### DATA RECORDS
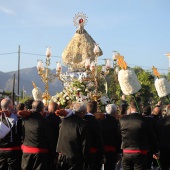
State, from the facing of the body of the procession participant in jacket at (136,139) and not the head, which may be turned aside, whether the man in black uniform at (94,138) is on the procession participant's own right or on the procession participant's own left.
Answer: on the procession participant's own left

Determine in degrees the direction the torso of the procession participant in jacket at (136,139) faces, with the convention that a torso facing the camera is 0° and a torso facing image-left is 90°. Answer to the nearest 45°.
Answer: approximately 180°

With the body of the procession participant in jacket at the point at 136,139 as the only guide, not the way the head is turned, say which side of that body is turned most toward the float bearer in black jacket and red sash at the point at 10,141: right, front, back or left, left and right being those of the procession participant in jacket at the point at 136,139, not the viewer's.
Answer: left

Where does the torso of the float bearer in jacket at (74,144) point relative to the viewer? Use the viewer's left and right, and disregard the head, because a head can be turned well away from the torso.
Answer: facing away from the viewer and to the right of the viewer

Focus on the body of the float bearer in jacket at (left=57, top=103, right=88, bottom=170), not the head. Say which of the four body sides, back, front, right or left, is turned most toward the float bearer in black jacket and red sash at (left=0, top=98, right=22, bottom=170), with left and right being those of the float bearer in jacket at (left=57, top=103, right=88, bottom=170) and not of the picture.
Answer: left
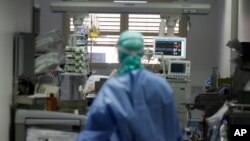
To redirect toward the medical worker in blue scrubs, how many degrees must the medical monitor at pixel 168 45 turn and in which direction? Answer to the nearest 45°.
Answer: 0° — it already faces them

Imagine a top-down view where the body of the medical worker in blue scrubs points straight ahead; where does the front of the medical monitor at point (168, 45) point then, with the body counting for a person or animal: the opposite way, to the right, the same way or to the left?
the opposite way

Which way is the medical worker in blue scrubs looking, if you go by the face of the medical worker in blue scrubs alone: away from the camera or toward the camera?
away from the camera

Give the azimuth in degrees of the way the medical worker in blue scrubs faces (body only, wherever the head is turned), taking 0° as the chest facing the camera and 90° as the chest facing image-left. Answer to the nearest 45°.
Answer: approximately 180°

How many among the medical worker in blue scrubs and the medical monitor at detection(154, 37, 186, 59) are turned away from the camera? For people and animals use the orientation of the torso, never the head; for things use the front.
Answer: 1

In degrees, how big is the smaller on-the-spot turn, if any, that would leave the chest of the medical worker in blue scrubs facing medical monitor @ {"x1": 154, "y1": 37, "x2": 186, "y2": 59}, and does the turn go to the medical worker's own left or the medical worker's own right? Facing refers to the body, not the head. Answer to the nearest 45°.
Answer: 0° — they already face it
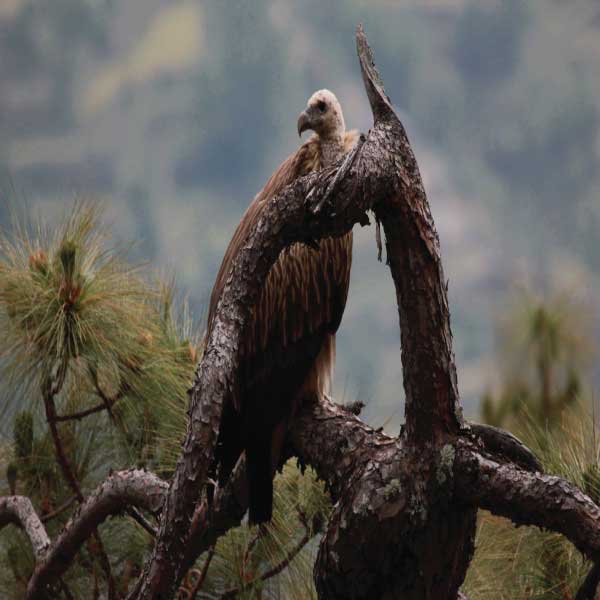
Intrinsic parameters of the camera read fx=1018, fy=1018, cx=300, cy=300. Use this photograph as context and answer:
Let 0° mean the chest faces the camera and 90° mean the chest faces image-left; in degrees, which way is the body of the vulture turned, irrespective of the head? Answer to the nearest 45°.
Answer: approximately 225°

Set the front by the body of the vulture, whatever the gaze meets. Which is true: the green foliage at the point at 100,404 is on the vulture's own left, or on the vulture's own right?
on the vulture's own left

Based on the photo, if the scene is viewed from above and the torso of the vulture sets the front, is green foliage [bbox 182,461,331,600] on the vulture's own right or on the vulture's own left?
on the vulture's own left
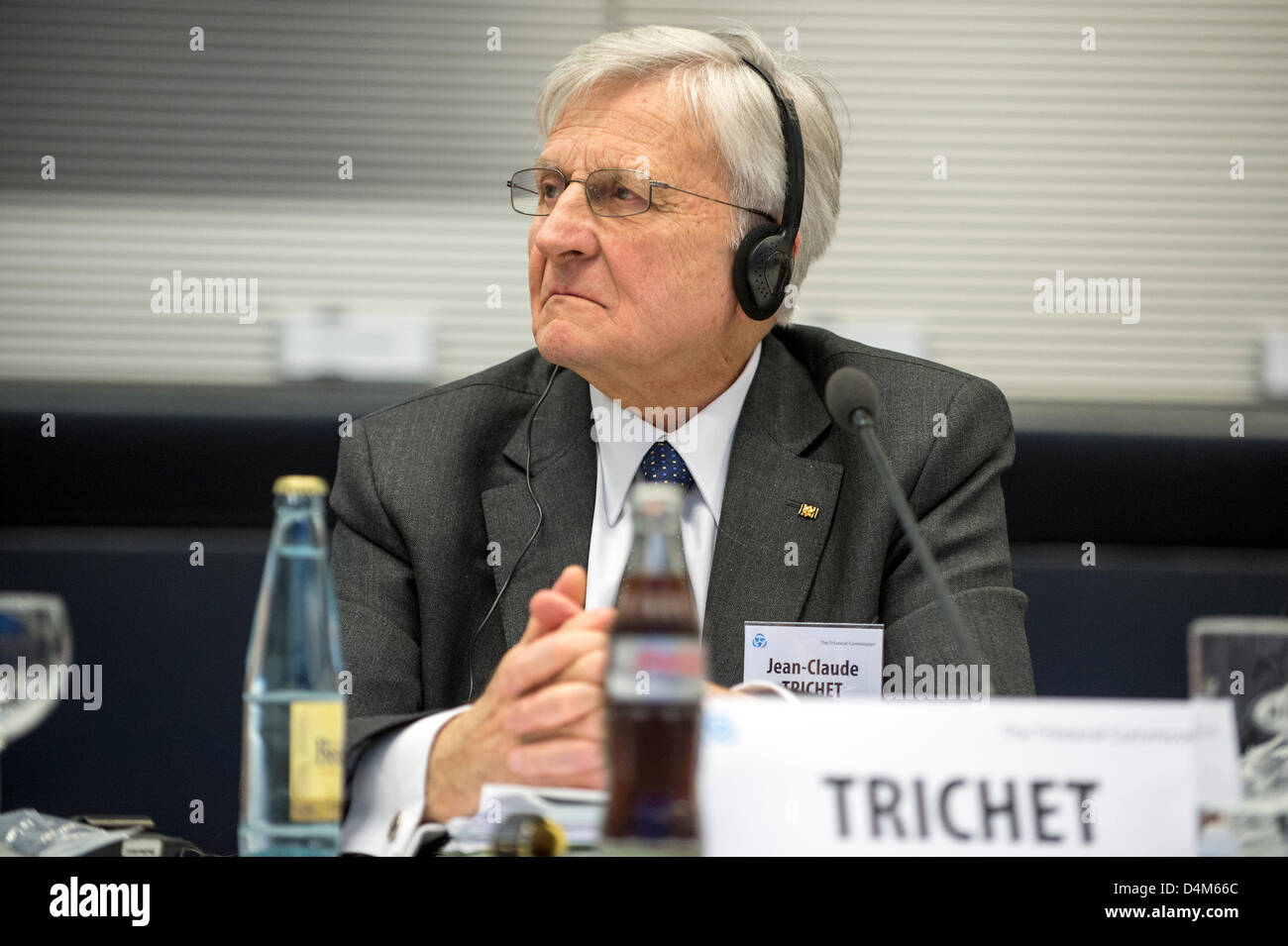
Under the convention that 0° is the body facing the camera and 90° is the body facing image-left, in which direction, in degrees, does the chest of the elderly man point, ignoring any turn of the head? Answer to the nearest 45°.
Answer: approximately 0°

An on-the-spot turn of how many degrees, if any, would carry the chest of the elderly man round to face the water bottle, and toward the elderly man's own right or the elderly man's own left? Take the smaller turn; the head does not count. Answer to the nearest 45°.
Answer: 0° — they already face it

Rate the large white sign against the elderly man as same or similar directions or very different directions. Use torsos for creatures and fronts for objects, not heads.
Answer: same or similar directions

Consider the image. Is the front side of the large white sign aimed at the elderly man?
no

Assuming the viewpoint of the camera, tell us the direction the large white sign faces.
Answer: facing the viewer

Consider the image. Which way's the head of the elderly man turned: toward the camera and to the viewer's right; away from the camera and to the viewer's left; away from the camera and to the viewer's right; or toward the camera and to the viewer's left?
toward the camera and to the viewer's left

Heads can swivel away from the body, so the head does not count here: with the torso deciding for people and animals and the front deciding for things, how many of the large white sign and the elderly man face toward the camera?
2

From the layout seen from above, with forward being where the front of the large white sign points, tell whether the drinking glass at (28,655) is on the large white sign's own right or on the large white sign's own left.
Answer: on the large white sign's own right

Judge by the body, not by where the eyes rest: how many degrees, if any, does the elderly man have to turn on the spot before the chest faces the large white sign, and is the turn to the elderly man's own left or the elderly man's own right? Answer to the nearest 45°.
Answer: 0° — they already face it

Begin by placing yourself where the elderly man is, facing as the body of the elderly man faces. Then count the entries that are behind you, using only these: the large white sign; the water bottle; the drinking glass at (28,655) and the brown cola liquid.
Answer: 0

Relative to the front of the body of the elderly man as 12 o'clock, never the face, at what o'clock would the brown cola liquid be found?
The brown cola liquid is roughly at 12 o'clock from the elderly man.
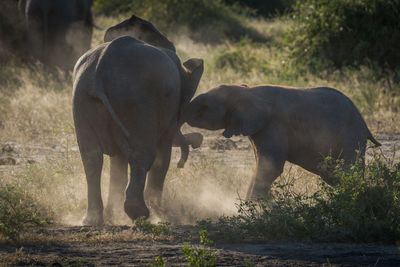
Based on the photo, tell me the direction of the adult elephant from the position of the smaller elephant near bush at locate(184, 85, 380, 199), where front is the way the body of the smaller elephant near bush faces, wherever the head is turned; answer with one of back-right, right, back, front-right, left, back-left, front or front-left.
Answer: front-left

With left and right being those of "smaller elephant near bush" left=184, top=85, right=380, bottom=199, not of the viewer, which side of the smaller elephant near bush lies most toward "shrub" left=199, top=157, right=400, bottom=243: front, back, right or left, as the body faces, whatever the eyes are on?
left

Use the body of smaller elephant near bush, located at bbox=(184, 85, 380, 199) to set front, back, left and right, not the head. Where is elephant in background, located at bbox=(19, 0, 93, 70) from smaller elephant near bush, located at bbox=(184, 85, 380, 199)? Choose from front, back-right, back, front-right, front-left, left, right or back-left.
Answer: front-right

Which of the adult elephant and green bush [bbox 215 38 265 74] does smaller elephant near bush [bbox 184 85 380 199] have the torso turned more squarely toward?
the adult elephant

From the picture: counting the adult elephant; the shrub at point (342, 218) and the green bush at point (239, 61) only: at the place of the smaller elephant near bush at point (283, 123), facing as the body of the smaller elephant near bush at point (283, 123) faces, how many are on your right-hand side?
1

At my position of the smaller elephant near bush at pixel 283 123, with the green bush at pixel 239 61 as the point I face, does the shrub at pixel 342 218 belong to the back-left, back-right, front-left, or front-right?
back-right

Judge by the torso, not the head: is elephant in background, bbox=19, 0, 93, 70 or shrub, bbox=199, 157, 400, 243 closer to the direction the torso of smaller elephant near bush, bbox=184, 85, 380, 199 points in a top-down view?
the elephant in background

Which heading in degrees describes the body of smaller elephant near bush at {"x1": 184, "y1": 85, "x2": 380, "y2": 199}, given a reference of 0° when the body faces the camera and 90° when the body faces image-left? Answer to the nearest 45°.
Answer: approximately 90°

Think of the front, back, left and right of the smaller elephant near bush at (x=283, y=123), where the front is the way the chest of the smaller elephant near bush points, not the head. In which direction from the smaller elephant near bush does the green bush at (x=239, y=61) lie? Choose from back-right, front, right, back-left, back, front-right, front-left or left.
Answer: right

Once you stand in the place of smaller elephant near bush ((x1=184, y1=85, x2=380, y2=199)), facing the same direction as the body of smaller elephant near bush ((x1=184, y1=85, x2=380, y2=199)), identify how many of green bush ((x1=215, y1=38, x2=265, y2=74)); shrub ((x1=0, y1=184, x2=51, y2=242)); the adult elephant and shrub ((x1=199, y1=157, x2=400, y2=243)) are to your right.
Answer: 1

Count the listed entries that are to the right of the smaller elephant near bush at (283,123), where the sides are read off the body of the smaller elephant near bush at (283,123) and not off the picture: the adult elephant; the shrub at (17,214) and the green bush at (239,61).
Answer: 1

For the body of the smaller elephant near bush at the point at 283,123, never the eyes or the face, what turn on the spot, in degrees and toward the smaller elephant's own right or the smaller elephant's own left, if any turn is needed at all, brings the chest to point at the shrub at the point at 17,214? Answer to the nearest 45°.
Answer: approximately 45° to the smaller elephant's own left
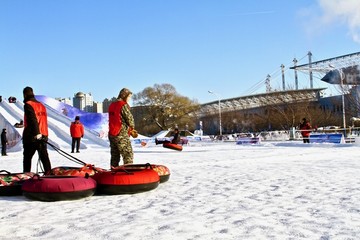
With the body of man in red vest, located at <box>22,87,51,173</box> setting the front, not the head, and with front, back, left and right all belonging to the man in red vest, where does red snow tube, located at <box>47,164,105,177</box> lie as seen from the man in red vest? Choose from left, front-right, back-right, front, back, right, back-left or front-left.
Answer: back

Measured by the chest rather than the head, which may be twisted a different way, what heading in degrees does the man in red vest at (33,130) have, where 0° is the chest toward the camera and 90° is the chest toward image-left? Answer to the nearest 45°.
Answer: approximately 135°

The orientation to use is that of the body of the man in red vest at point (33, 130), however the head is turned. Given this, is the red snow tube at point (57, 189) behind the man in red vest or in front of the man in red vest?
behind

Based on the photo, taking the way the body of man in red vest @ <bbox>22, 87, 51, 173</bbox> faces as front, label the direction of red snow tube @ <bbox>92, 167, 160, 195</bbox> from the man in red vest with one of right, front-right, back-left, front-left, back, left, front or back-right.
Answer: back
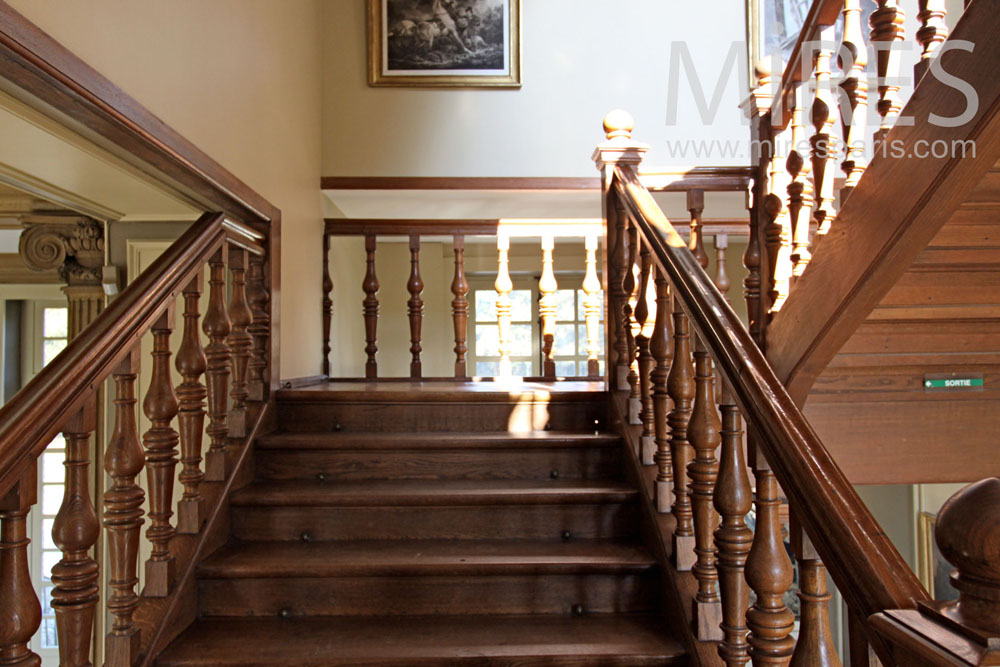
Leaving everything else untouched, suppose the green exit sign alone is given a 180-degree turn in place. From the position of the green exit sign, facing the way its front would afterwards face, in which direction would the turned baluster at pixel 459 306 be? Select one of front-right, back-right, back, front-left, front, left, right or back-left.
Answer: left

### GOAL OF THE EXERCISE
Leave every picture out and retype exactly the lines of the records above from the one holding "Measured by the" through the last, both ends included and nothing besides.

### RESPONSE AREA
Measured by the chest rather than the head, which may be twisted a different way, what heading in degrees does the man in red vest at (33,130) have, where 0° is the chest toward the camera and 90° is the chest toward image-left? Answer to the nearest 45°.
Answer: approximately 135°

The orientation to use is that of the body of the man in red vest at point (33, 130), however the head is turned. Given this, is the red snow tube at point (57, 189) behind the man in red vest or in front of the man in red vest?
behind

Based on the photo, taking the way the body of man in red vest @ <bbox>22, 87, 51, 173</bbox> faces as front, label the direction of red snow tube @ <bbox>92, 167, 160, 195</bbox> from the man in red vest with one of right, front-right, back-left, front-left, back, left, front or back-right.
Answer: back
Leaving everything else untouched, suppose the green exit sign alone is given a 180-degree turn in place. From the position of the green exit sign, facing the way its front would afterwards face, in which direction would the turned baluster at pixel 459 306 be? Select one of front-right, back-right, back, front-left, front, left, right or back-left.
Answer: left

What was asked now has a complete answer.